HIV Testing During Pregnancy: A Literature and Policy Review, Open Society Institute, Public Health Program (2008)

In the wake of changes in HIV testing guidelines as they affect pregnant women, including policy changes issued by the Center for Disease Control and Prevention (which in 2006 eliminated requirements that pregnant women be counseled before HIV testing and also that consent be documented), the Open Society Institute (OSI) issued this report on its review of testing policies, the availability of research to support recent policy changes, and recommendations for HIV testing policy going forward.

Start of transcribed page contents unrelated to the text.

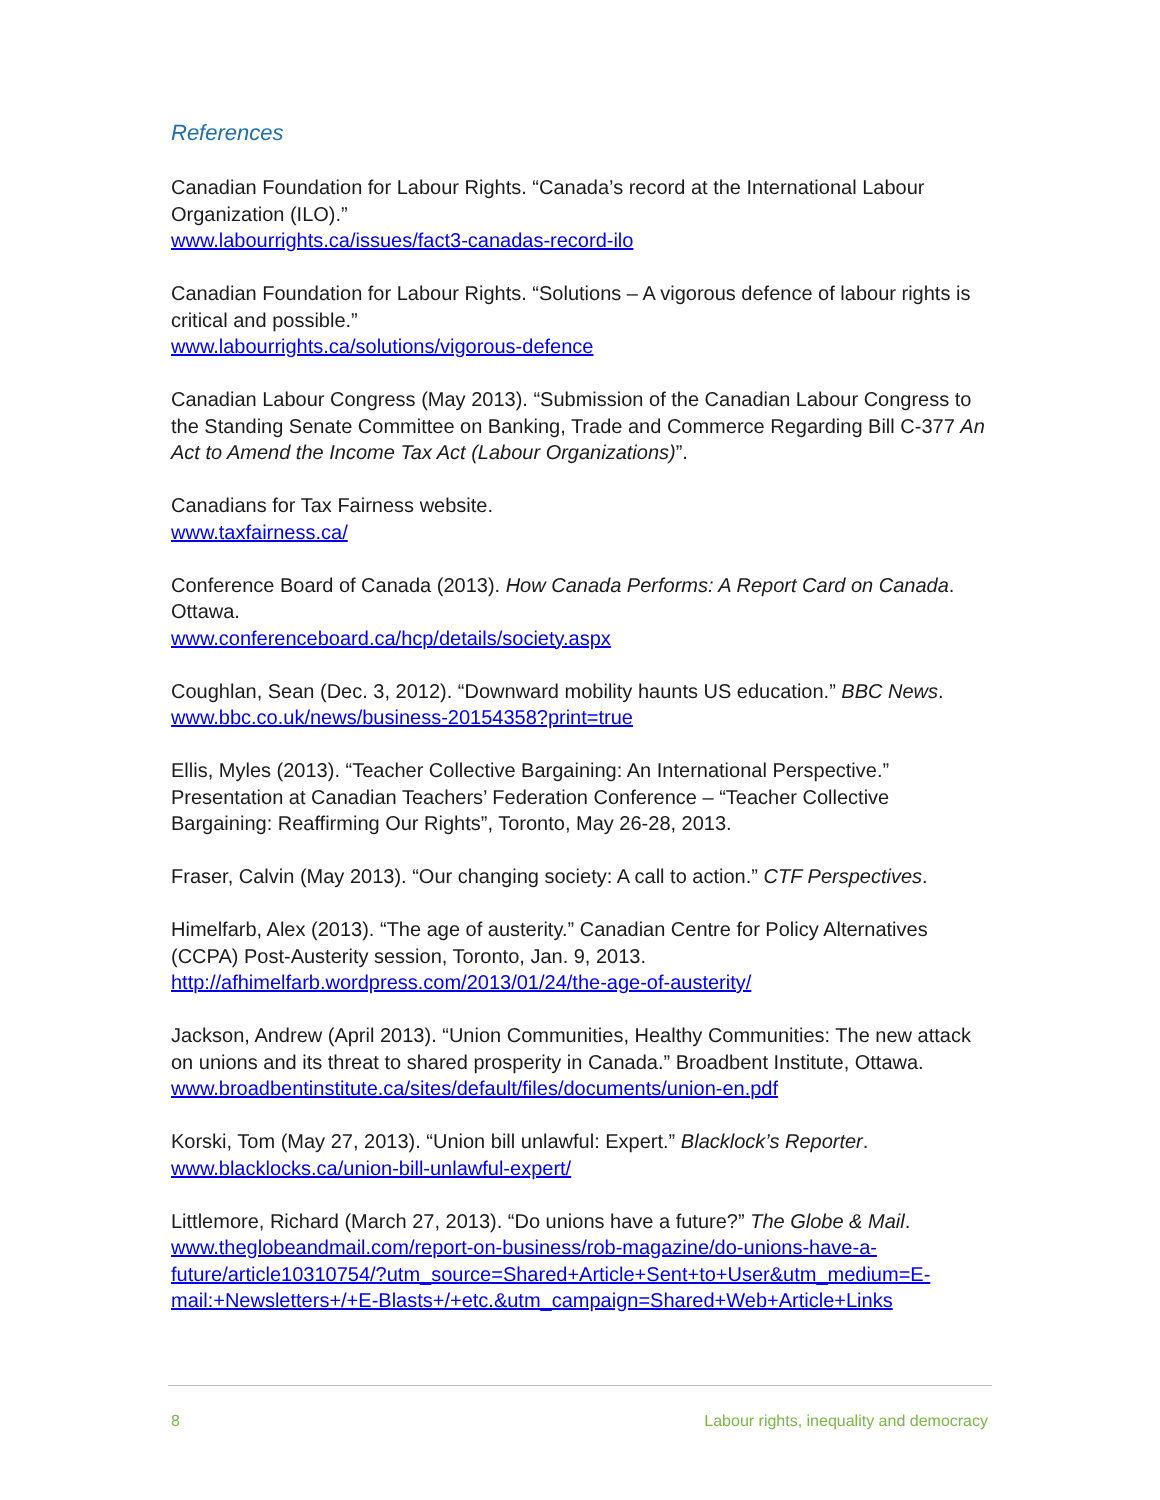References
Canadian Foundation for Labour Rights. “Canada’s record at the International Labour Organization (ILO).”
www.labourrights.ca/issues/fact3-canadas-record-ilo
Canadian Foundation for Labour Rights. “Solutions – A vigorous defence of labour rights is critical and possible.”
www.labourrights.ca/solutions/vigorous-defence
Canadian Labour Congress (May 2013). “Submission of the Canadian Labour Congress to the Standing Senate Committee on Banking, Trade and Commerce Regarding Bill C-377 An Act to Amend the Income Tax Act (Labour Organizations)”.
Canadians for Tax Fairness website.
www.taxfairness.ca/
Conference Board of Canada (2013). How Canada Performs: A Report Card on Canada. Ottawa.
www.conferenceboard.ca/hcp/details/society.aspx
Coughlan, Sean (Dec. 3, 2012). “Downward mobility haunts US education.” BBC News.
www.bbc.co.uk/news/business-20154358?print=true
Ellis, Myles (2013). “Teacher Collective Bargaining: An International Perspective.” Presentation at Canadian Teachers’ Federation Conference – “Teacher Collective Bargaining: Reaffirming Our Rights”, Toronto, May 26-28, 2013.
Fraser, Calvin (May 2013). “Our changing society: A call to action.” CTF Perspectives.
Himelfarb, Alex (2013). “The age of austerity.” Canadian Centre for Policy Alternatives (CCPA) Post-Austerity session, Toronto, Jan. 9, 2013.
http://afhimelfarb.wordpress.com/2013/01/24/the-age-of-austerity/
Jackson, Andrew (April 2013). “Union Communities, Healthy Communities: The new attack on unions and its threat to shared prosperity in Canada.” Broadbent Institute, Ottawa.
www.broadbentinstitute.ca/sites/default/files/documents/union-en.pdf
Korski, Tom (May 27, 2013). “Union bill unlawful: Expert.” Blacklock’s Reporter.
www.blacklocks.ca/union-bill-unlawful-expert/
Littlemore, Richard (March 27, 2013). “Do unions have a future?” The Globe & Mail.
www.theglobeandmail.com/report-on-business/rob-magazine/do-unions-have-a-future/article10310754/?utm_source=Shared+Article+Sent+to+User&utm_medium=E-mail:+Newsletters+/+E-Blasts+/+etc.&utm_campaign=Shared+Web+Article+Links
8 Labour rights, inequality and democracy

While there is the general agreement that increasing HIV testing rates is an important goal, testing implicates important human rights concerns. As the WHO/UNAIDS Guidelines recognize, these concerns may be heightened for women, who “may be more likely than men to experience discrimination, violence, abandonment or ostracism when their HIV status becomes known.” To address this concern, OSI reviewed policies for HIV testing during pregnancy from 19 countries representing all UN regions, with a focus on low- and middle-income countries. The paper synthesizes the public health, ethics, law and human rights literature on HIV testing during pregnancy, and systematically reviews over 600 published and unpublished reports on these issues.

The report concluded: (1) there is a gap between policy on HIV testing of pregnant women and research literature; (2) both the policy and research literature would benefit from writers including more detailed information about the consent processes of the testing policies/models they are discussing; and (3) studies that have compared different types of models do not describe the consent processes under each policy in sufficient detail to draw any conclusions about whether there is a trade-off between consent and testing uptake.